Let’s now take a look at some of the responses for the other questions. For a general understanding of overall support of stricter gun laws, we’ll visualize the average support percentage. The labels on the chart below are associated with the following questions:
guns_questions <- new_guns %>%
group_by(Poll_Question) %>%
summarize(Avg_Support_Perc = round(mean(Avg_Support_Perc),2))
ggplot(data = guns_questions) +
aes(x = Poll_Question, y = Avg_Support_Perc, fill = Poll_Question) +
geom_bar(stat = "identity") +
geom_text(aes(label = Avg_Support_Perc), position=position_dodge(width=0.9), vjust=-0.25) +
theme_minimal()
The chart above indicates that America was in favor of stronger gun policies after the shooting.

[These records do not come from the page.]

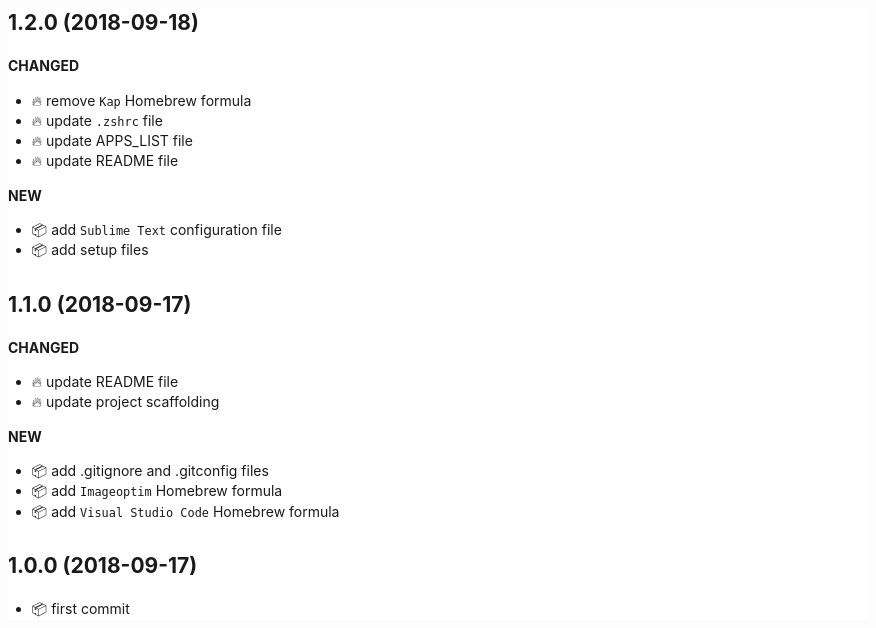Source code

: ## __1.2.0__ (2018-09-18)

__CHANGED__

* 🔥 remove `Kap` Homebrew formula
* 🔥 update `.zshrc` file
* 🔥 update APPS_LIST file
* 🔥 update README file

__NEW__

* 📦 add `Sublime Text` configuration file
* 📦 add setup files

## __1.1.0__ (2018-09-17)

__CHANGED__

* 🔥 update README file
* 🔥 update project scaffolding

__NEW__

* 📦 add .gitignore and .gitconfig files
* 📦 add `Imageoptim` Homebrew formula
* 📦 add `Visual Studio Code` Homebrew formula

## __1.0.0__ (2018-09-17)

* 📦 first commit
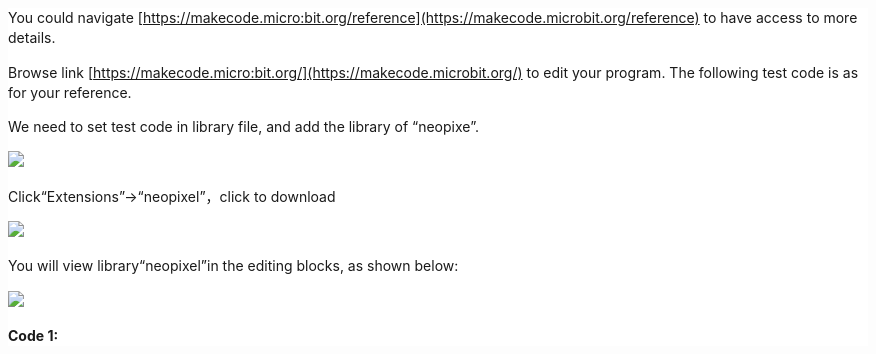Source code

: You could navigate [https://makecode.micro:bit.org/reference](https://makecode.microbit.org/reference) to have access to more details.

Browse link [https://makecode.micro:bit.org/](https://makecode.microbit.org/) to edit your program. The following test code is as for your reference.

We need to set test code in library file, and add the library of “neopixe”.

![](media/792e3ec83c270dffdae7758a0721600d.png)

Click“Extensions”→“neopixel”，click to download

![](media/82343b2fa7947d4383de39a454853367.png)

You will view library“neopixel”in the editing blocks, as shown below:

![](media/d0b06f927320fdf164318342da0e8c7f.png)

**Code 1:**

However, as we discovered, with the Democrat’s high percentages in favor of stricter gun laws and the Republican’s low percentages, the average may not be a good way to look at this data.
To extend the analysis, we would really need to look at each party individually (and perhaps even by polling agency) - and based on the polarity we saw in the boxplot, I’m not sure we’d be able to draw any strong conclusions. A better analsysis would be to look at polls on gun policy prior to the shooting and then to compare them to these polls done shortly after the shooting. Based on the results we saw here, I’d be particularly interested to see if the percent of Republican’s in favor of stricter gun laws increased after the shooting, or remained relatively stable.